One Night on the Island(47)



‘You’re really not.’ I take the steps up to the front door, two at a time, and set her down inside the lodge before shrugging out of my coat. I don’t like the look of her, she’s ghostly pale. ‘Sit by the fire while I start you a bath, you need to get warmed up.’

She nods, shivering. ‘Okay.’

In the bathroom, I throw bubble bath under the fast flow of the water, filling the tub as I pull a couple of fresh towels down from the rack. When I head back to the living room, she’s still standing close to the fire, wincing as she tries to flex her red, stiff fingers.
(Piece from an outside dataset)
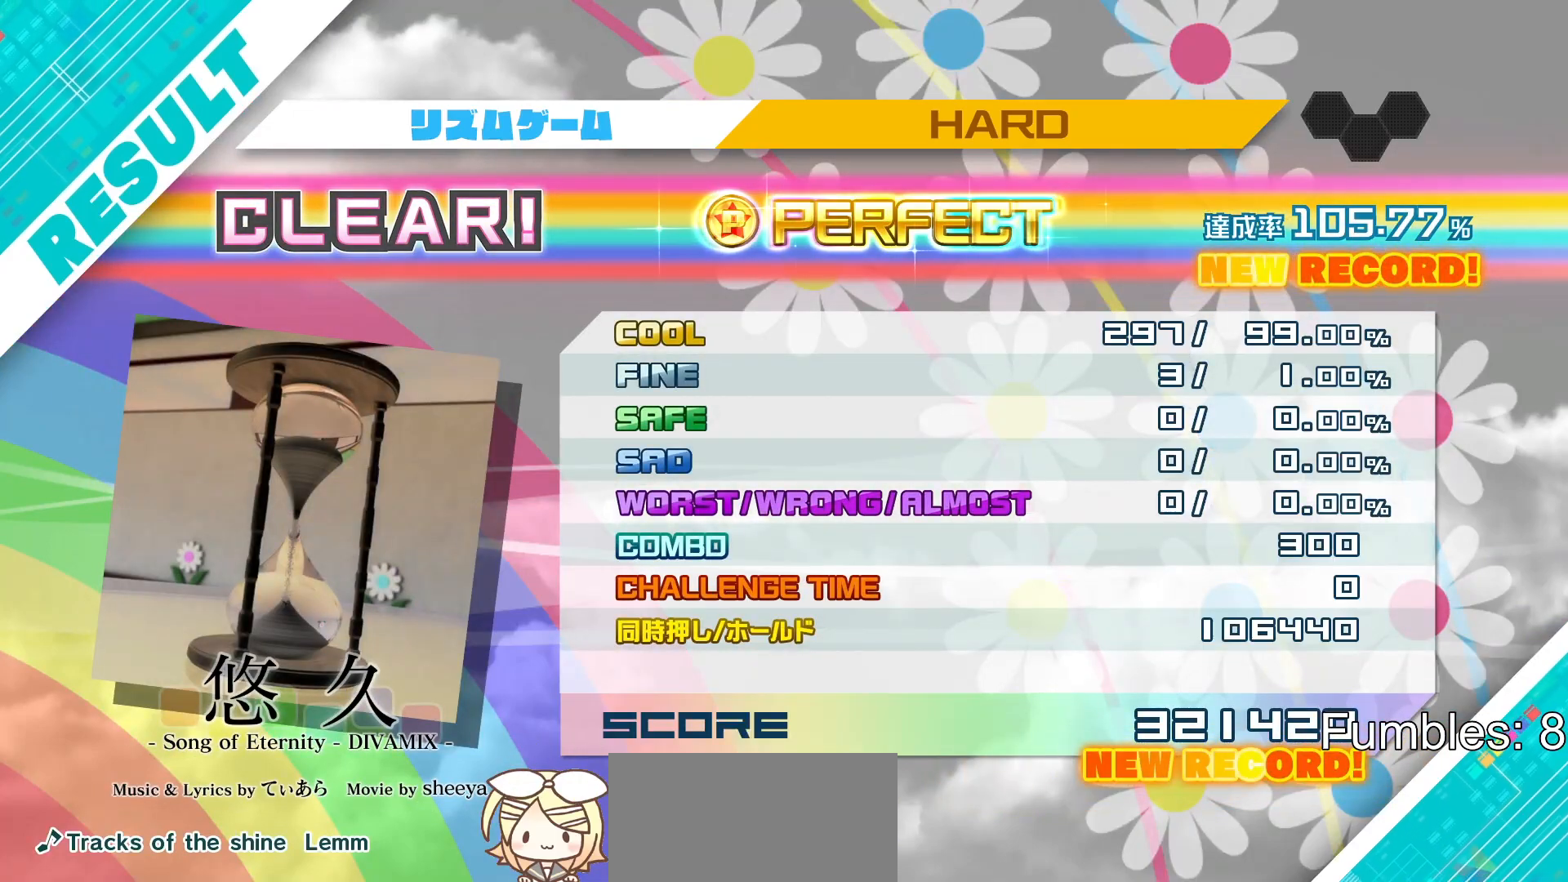
{"buttons": [], "left_stick": "center", "right_stick": "center", "events": [[150, "CIRCLE", "down"], [233, "CIRCLE", "up"], [317, "CIRCLE", "down"], [417, "CIRCLE", "up"]]}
‘I feel like such an idiot,’ she says.

‘I only wish I’d raised my camera in time,’ I say, trying to make her smile.

‘My fingers really hurt.’

‘They’ll warm up in the bath,’ I say. ‘Go on, it’s ready.’

She’s been in the bathroom a couple of minutes when a thought occurs to me. ‘Cleo?’ I say, tapping the closed door. ‘Can you manage your clothes?’

She doesn’t answer straight away.

She’s managed to drag her wet sweater off and fling it in a heap outside the door.

After a second, she replies. ‘I can’t get the buttons on my jeans,’ she mumbles. ‘Stupid fingers.’

‘Do you need me to help?’ I say, trying to sound normal.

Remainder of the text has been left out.